## Exercise description:
Here are the records. Print them all exactly.

[Stored items]
# # #

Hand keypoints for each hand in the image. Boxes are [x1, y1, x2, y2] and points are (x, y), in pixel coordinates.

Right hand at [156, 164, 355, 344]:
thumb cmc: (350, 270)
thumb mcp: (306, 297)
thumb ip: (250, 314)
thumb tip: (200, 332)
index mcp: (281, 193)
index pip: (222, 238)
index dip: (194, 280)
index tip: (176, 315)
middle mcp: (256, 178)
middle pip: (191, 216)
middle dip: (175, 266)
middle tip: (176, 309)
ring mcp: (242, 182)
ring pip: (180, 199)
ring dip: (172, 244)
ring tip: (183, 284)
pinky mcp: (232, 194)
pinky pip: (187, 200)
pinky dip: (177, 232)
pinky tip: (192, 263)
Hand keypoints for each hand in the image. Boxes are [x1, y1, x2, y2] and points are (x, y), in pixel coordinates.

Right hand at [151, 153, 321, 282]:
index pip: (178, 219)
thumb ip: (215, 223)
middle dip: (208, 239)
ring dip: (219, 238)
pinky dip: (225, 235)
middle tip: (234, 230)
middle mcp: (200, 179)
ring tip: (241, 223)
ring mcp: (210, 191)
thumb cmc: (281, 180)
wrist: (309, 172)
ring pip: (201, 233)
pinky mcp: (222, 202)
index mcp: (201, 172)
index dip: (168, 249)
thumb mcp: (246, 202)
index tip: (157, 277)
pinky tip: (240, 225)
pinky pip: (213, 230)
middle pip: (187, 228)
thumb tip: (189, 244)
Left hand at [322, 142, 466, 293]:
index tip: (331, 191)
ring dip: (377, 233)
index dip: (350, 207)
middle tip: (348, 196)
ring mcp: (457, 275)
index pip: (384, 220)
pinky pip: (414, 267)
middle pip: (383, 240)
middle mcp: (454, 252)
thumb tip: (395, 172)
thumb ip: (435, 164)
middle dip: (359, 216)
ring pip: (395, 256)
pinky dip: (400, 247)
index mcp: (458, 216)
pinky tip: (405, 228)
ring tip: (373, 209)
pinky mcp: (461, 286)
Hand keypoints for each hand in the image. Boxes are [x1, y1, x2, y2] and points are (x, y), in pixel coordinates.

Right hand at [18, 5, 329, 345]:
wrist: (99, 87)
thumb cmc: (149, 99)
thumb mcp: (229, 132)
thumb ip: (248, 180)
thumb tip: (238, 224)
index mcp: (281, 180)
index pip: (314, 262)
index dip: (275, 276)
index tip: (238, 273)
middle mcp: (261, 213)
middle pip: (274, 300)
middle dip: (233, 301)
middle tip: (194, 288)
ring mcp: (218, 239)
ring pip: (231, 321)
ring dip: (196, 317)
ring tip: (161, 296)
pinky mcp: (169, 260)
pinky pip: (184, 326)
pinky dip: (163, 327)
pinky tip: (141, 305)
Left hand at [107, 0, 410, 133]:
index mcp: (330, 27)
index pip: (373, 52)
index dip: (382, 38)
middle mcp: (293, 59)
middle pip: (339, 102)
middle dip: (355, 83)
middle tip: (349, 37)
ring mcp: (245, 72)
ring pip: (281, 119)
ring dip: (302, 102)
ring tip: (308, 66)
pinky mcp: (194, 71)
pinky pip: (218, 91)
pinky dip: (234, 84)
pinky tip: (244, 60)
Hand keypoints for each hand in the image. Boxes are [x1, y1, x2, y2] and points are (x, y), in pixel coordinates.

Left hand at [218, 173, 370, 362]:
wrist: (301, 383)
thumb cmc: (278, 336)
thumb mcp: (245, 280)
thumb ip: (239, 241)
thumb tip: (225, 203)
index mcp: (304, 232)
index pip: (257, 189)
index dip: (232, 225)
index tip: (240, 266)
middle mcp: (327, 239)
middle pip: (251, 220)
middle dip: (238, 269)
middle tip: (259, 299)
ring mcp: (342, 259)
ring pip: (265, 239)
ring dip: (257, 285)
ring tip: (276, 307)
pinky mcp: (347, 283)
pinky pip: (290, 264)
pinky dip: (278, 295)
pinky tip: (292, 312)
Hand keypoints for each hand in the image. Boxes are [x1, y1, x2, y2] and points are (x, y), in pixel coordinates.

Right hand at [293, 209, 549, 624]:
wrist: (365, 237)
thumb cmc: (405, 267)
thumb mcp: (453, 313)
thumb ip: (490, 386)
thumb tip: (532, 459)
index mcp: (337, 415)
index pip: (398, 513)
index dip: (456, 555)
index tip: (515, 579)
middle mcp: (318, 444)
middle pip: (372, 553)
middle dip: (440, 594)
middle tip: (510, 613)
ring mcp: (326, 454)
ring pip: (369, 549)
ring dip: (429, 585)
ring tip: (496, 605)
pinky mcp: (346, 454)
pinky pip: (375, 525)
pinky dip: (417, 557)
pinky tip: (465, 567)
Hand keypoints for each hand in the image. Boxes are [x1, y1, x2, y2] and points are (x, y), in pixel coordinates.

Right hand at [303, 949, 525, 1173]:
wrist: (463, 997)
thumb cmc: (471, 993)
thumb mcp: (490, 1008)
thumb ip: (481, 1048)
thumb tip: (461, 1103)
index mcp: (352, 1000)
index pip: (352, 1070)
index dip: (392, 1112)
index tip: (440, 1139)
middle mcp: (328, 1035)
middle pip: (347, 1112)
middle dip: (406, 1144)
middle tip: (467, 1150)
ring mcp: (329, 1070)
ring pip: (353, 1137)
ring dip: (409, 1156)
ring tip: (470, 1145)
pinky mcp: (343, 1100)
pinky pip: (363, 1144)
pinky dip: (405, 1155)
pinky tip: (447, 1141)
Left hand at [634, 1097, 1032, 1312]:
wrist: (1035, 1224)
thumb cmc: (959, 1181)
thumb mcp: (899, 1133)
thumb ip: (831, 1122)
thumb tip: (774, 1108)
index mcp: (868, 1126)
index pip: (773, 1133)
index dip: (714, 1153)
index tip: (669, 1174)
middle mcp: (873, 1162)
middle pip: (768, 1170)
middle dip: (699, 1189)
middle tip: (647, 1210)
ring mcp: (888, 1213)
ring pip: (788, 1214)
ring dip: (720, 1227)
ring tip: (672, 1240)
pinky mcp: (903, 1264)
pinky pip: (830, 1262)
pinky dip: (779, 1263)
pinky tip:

# # #

## Result below:
Hand keypoints for each hand in the image. Boxes are [x1, y1, x2, y2] and points are (x, y), in pixel coordinates.

Right hand at [156, 164, 355, 344]:
thumb cmc: (350, 270)
thumb mcp: (306, 297)
thumb ip: (250, 314)
thumb tip: (200, 332)
index mcp: (281, 193)
index pip: (222, 238)
index dip: (194, 280)
index tip: (176, 315)
middle mcp: (256, 178)
middle pip: (191, 216)
middle dip: (175, 266)
middle tip: (176, 309)
ring mcp: (242, 182)
ring pip: (180, 199)
ring dip: (172, 244)
ring tip: (183, 284)
pinky mcp: (232, 194)
pinky pip: (187, 200)
pinky dip: (177, 232)
pinky tip: (192, 263)
Hand keypoints for each hand in the image. Boxes are [x1, y1, x2, y2] and points are (x, y), in pixel coordinates.

Right hand at [151, 153, 321, 282]:
index pip: (178, 219)
thumb ip: (215, 223)
middle dip: (208, 239)
ring dip: (219, 238)
pinky dip: (225, 235)
middle tip: (234, 230)
middle mcp: (200, 179)
ring tip: (241, 223)
ring mcp: (210, 191)
thumb cmc: (281, 180)
wrist: (309, 172)
ring pip: (201, 233)
pinky mcp: (222, 202)
index mcp: (201, 172)
index dip: (168, 249)
thumb mcp: (246, 202)
index tip: (157, 277)
pinky tip: (240, 225)
pinky pip: (213, 230)
middle pip: (187, 228)
thumb tip: (189, 244)
Left hand at [322, 142, 466, 293]:
index tip: (331, 191)
ring dip: (377, 233)
index dip: (350, 207)
middle tip: (348, 196)
ring mcp: (457, 275)
index pip: (384, 220)
pinky pip: (414, 267)
middle pip: (383, 240)
middle mcp: (454, 252)
thumb tip: (395, 172)
thumb ip: (435, 164)
middle dip: (359, 216)
ring pip: (395, 256)
pinky dip: (400, 247)
index mcp: (458, 216)
pinky tip: (405, 228)
ring tip: (373, 209)
pinky mcp: (461, 286)
Hand keypoints for each hand in the image. Boxes are [x1, y1, x2, y2] and points are (x, y), in pixel coordinates.

Right hand at [18, 5, 329, 345]:
wrist: (99, 87)
thumb cmc: (149, 99)
thumb mcp: (229, 132)
thumb ip: (248, 180)
thumb tip: (238, 224)
index mcp: (281, 180)
index pip: (314, 262)
index dip: (275, 276)
index tip: (238, 273)
middle mcp: (261, 213)
middle pip: (274, 300)
middle dip: (233, 301)
middle tip: (194, 288)
ring mcp: (218, 239)
ring pip: (231, 321)
ring dip: (196, 317)
ring tip: (161, 296)
pinky mcp: (169, 260)
pinky pip: (184, 326)
pinky dip: (163, 327)
pinky tip: (141, 305)
Left hand at [107, 0, 410, 133]:
index mcp: (330, 27)
index pip: (373, 52)
index dip: (382, 38)
middle mcp: (293, 59)
middle pip: (339, 102)
middle dip: (355, 83)
middle tip: (349, 37)
ring mcp: (245, 72)
ring pip: (281, 119)
ring dip: (302, 102)
ring tip: (308, 66)
pinky mcp: (194, 71)
pinky pip: (218, 91)
pinky dip: (234, 84)
pinky tip: (244, 60)
Hand keypoints for each hand in the image. Boxes are [x1, y1, x2, y2] and points are (x, y), in pixel coordinates.

Left hand at [218, 173, 370, 362]:
wrist: (301, 383)
thumb cmc: (278, 336)
thumb mcp: (245, 280)
thumb ip: (239, 241)
thumb tip: (225, 203)
index mcp: (304, 232)
index pip: (257, 189)
index dip: (232, 225)
index tip: (240, 266)
middle mcp: (327, 239)
middle pip: (251, 220)
middle dip: (238, 269)
middle tip: (259, 299)
ring mcp: (342, 259)
ring pip: (265, 239)
ring dip: (257, 285)
ring tip: (276, 307)
pinky mcp: (347, 283)
pinky pip: (290, 264)
pinky dip: (278, 295)
pinky tip: (292, 312)
Hand keypoints for each hand in the image. Boxes are [x1, y1, x2, y2] and points are (x, y), in pixel coordinates.

Right hand at [293, 209, 549, 624]:
wrist: (365, 237)
thumb cmc: (405, 267)
thumb mcp: (453, 313)
thumb ip: (490, 386)
thumb tip: (532, 459)
index mcp: (337, 415)
index pip: (398, 513)
index dip: (456, 555)
index tip: (515, 579)
middle mcp: (318, 444)
middle pip: (372, 553)
middle dip: (440, 594)
middle tip: (510, 613)
ring mcp: (326, 454)
ring pip: (369, 549)
ring dip: (429, 585)
ring tip: (496, 605)
pinky mcp: (346, 454)
pinky pip: (375, 525)
pinky dip: (417, 557)
pinky tip: (465, 567)
Hand keypoints for each hand in the image. Boxes are [x1, y1, x2, y2] and points are (x, y), in pixel coordinates.

Right hand at [303, 949, 525, 1173]:
wrist: (463, 997)
thumb cmc: (471, 993)
thumb mcp: (490, 1008)
thumb ip: (481, 1048)
thumb tip: (461, 1103)
index mcp: (352, 1000)
index pip: (352, 1070)
index dip: (392, 1112)
index tip: (440, 1139)
middle mcp: (328, 1035)
middle pip: (347, 1112)
middle dip: (406, 1144)
middle tip: (467, 1150)
ring mcp: (329, 1070)
ring pip: (353, 1137)
ring dip: (409, 1156)
ring tip: (470, 1145)
pinky mcp: (343, 1100)
pinky pip: (363, 1144)
pinky dip: (405, 1155)
pinky tip: (447, 1141)
Left hand at [634, 1097, 1032, 1312]:
wrist: (1035, 1224)
thumb cmc: (959, 1181)
thumb mcp: (899, 1133)
thumb ip: (831, 1122)
thumb tip: (774, 1108)
index mcp: (868, 1126)
index pip: (773, 1133)
index dip: (714, 1153)
index tip: (669, 1174)
middle mcp: (873, 1162)
middle pip: (768, 1170)
middle dip: (699, 1189)
middle tip: (647, 1210)
ring mcp: (888, 1213)
ring pip: (788, 1214)
ring dip: (720, 1227)
ring tip: (672, 1240)
pinky mcp: (903, 1264)
pinky pip: (830, 1262)
pinky dip: (779, 1263)
pinky tip:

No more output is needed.